El rendimiento de un trabajador está directamente relacionado con su nivel de motivación. Por eso, un trabajador desmotivado es más dado a cometer errores o maltratar a la clientela. Se estima que el 40 % de los trabajadores no se siente reconocido por su empresa. Lo que es una mala señal, ya que un trabajador motivado rinde hasta un 44 % más que uno desmotivado y genera hasta un 50 % más de lealtad entre los clientes.

¿Cómo puedes motivar a tus trabajadores?

Cada persona es un mundo. Por tanto, debes conocer a cada uno de tus trabajadores y sus trasfondos, necesidades e intereses. Aunque el motor principal de la motivación es un buen sueldo, hay muchos detalles que, si se cuidan, motivarán a nuestros trabajadores tanto o más que el dinero.
Por ejemplo, la creación de horarios y jornadas flexibles motivará a los trabajadores que deban conciliar la vida laboral y familiar. Esta flexibilidad también puede ayudar a los trabajadores en situaciones puntuales: si están pintando la casa, se mudan, tienen que cuidar de un familiar… Un horario bien planificado puede ser muy motivador sin tener ningún coste.

Otro elemento esencial de la motivación es el reconocimiento del trabajo. A todos nos gusta que nos reconozcan un trabajo bien hecho. Si, además, tus empleados son partícipes de los objetivos de la empresa, cada una de tus victorias será también su victoria. De este modo, se integrarán mejor en la empresa y su compromiso será mayor.

Conoce a tus empleados e infórmales de todo lo relativo a la empresa. Verás cómo el mayor compromiso revierte en mejores resultados.

El doble retorno de la inversión en formación

La inversión en formación no solo es necesaria para el buen funcionamiento de la empresa u organización, sino que, además, resulta altamente rentable. Cada euro invertido en formación mejora tu capital humano. Con ello, podrás ofrecer más y mejores servicios. Pero, aparte de reflejarse en tus cuentas de ingresos, la formación puede emplearse como herramienta de motivación.

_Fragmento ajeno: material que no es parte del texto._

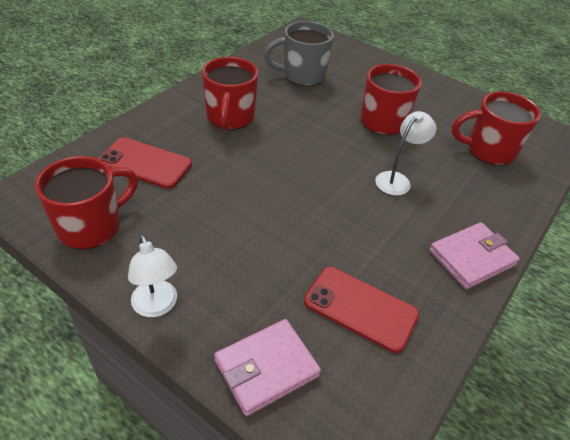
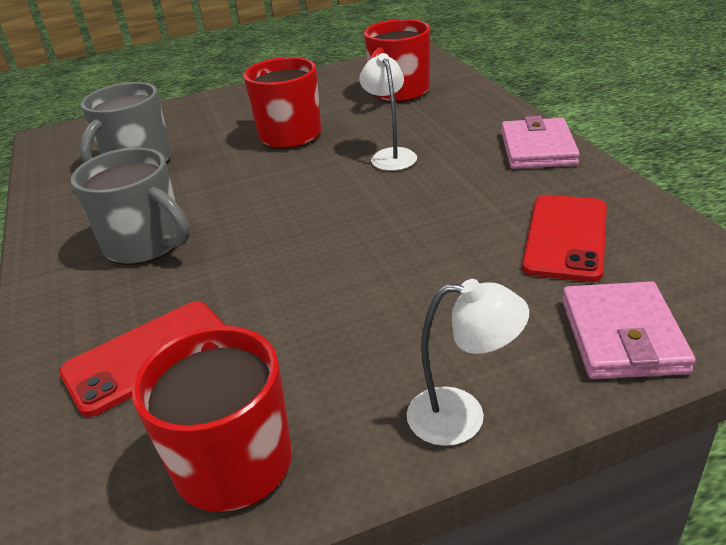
camera: 50 degrees left, 10 degrees down
(230, 118) = (146, 245): red mug -> grey mug
(360, 308) = (566, 237): red phone -> red phone turned 45 degrees counterclockwise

Ya hemos hablado de lo importantes que son premisas como tener una plantilla motivada y ofrecer nuevos retos constantemente. Son unas formas ideales de mantener el interés de tus trabajadores. Además, la formación en el área clínica es más cara que en otras. Por lo que formar a tus trabajadores puede ser un verdadero complemento salarial.

Por último, al ofrecer formación a tus trabajadores, consigues que se desarrollen, profesionalmente, junto a tu empresa. Así es que la formación puede ser un instrumento idóneo para que tus empleados se sientan parte de la gestión de la clínica.